Suffer as if living each day by distorted wise words

Burt's Eye View

“Live each day as if it was your last,” the sage said. So I called off work.

If I knew these were my last 24 hours on Earth, there’s no way I’d squander eight or 10 of them chained to a desk.

With work out of the way, I hustled to a breakfast buffet and poured a gallon of sausage gravy over a stack of biscuits, scrambled eggs and hash browns. My doctor had warned me against this kind of gluttony. But there’s no point in suffering through a clean diet if it’s one’s grand finale.

“That sage is a genius,” I mumbled around a mouthful of chocolate muffin.

I crossed laundry day off the calendar. A person living like today’s the end has no need of clean underwear tomorrow.

I bought that torch red Corvette Stingray I’ve dreamed about for years. The monthly payments soared beyond my means, but a guy living like today is his last doesn’t get too worked up about cash due a month from today.

The sage suggested that a person who knew it was his last would be eager to express his innermost thoughts to the people who mattered. So before zipping off for a surf-and-turf dinner, I called a few people I’ve wanted to tell off for years.

It was a good day. I fell into bed satisfied.

But the next morning, according to the sage, I had to do it all over again. “Live EACH day as if it were your last,” he’d said. I sighed happily as I reached for the phone to call off work.

I stuffed the bills, unopened, into the trash can. Had I not been living like this was my last day, I’d have had to empty the trash, but that’s not the sort of thing a guy does if there’s no tomorrow.

A phone solicitor pitched a home security system. My finger hovered over the disconnect button. But I no longer had a reason to be disagreeable.

“Absolutely,” I told the phone solicitor. “Bring it on.” A few calls later and I’d also cheerfully said yes to vinyl siding, no-clog gutters and three luxury time shares.

The wanderlust I’d suppressed for so many years bubbled to the surface. So I drove my red Corvette to the recreational vehicle dealer and set off on a motor home adventure across the United States.

Live each day as if it was your last was proving to be the best advice I’d ever taken.

A month or two later, I couldn’t find a clean pair of pants. Or a dirty pair that I could snap. Everything had shrunk, but not in the wash.
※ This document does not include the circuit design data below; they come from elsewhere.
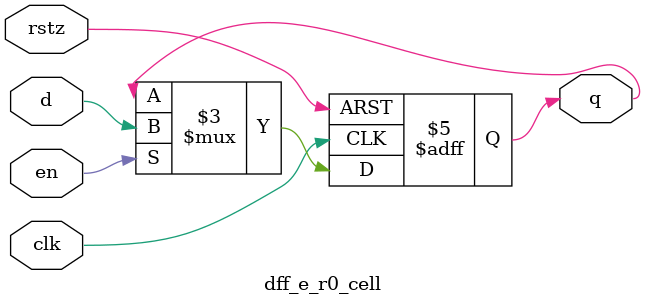
<source format=v>
module dff_e_r0_cell #(parameter DW=1)
( rstz, clk, en, d, q );
input rstz, clk, en;
input [DW-1:0] d;
output [DW-1:0] q;

reg [DW-1:0] q;
always @(posedge clk or negedge rstz)
  begin
    if (~rstz)
      q <= {DW{1'b0}};
    else if (en)
      q <= d;
  end
endmodule

</source>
I didn’t bother calling off work. Work had called me a few weeks earlier to let me know that that was no longer necessary.

I flicked the light switch. Nothing happened. I would have camped out with a friend, but I no longer had any.
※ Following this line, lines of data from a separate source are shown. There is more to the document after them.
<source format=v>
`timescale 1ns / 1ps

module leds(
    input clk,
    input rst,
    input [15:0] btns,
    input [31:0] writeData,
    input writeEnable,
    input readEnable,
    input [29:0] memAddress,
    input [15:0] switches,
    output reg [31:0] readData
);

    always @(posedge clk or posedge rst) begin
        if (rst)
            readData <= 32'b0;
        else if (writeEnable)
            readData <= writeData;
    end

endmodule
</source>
I groaned at the mere thought of food. I’d been doing a lot of groaning. I guess the previous night’s pizza buffet and dessert bar didn’t set so well on top of my three banana splits for lunch.

The ghost of my bank account groaned as much as my belly. Living every day like it’s the last gets expensive.

I slung a bag of disgusting clothes over my back and wandered out to my broken-down bicycle. I’d given the Corvette and RV back. The dealers had insisted.

On the way to the laundry, I pedaled past the sage. “Live each day like it’s your last,” he said.

I stuffed his mouth with my dirty socks.